Go where you will, read history as you may, and you will find that it is the men who invented religion, and the women who believed in it. They are the last to give it up. The physically weak dread change. Inexperience fears the unknown. Ignorance shuns thought or development. The dependent cannot be brave.

We are all prepared to admit, I think, that, with but few marked exceptions here and there, the women of most countries are physically and mentally undeveloped. They have had fear and dependence, the dread enemies of progress and growth, constantly to retard them. Fear of physical harm, fear of social ostracism, fear of eternal damnation. With rare exceptions a child with a weak body, or any other dependent, will do as he is told; and women have believed to order. They have done so not only in Christianity but in Buddhism, Mohammedanism, Mormonism, and Fetichism—in each and all of them. Each and all of these religions being matter of faith, religion was the one subject in which every Church alike claimed ignorance as a virtue; and the women understood that the men understood it as little as they did. It was a field where credulity and a solemn countenance placed all on an intellectual level—and the altitude of the level was immaterial.
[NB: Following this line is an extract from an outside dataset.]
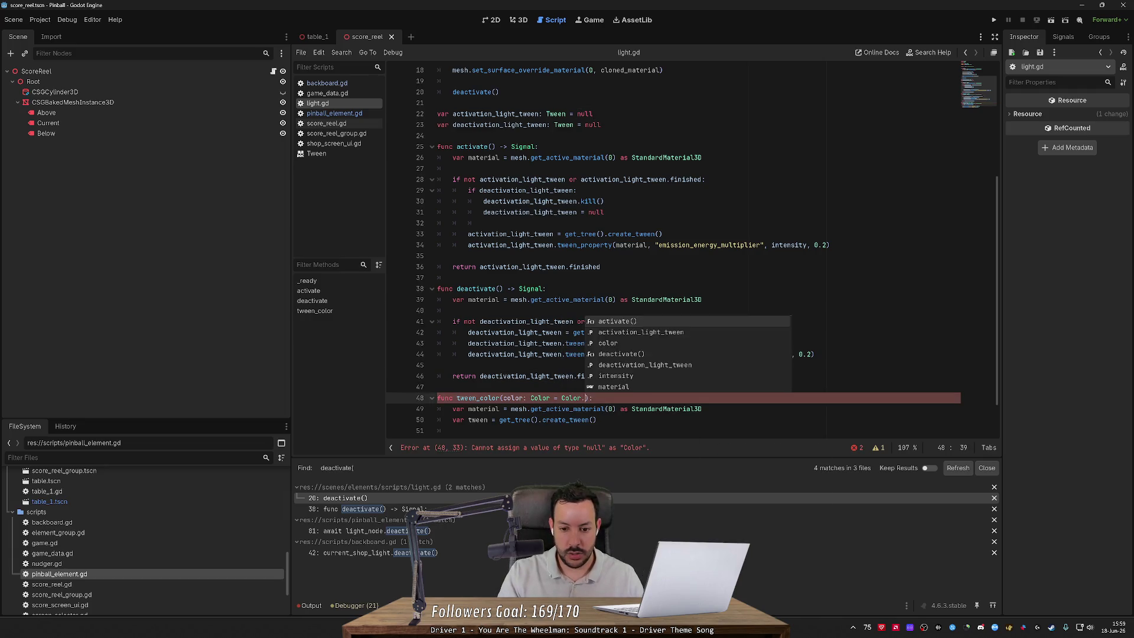
key(Return)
Women have never been expected to understand anything; hence jargon about the "testimony of the spirit," the "three in one" absurdity, the "horns of the altar," or the widow's oil miracle was not more empty or unmeaning to her than a conversation about Bonds and Stocks, Political Economy, or Medical Science. She swallowed her religion just as she did her pills, because the doctor told her to, and said there was something wrong with her head—and usually there was.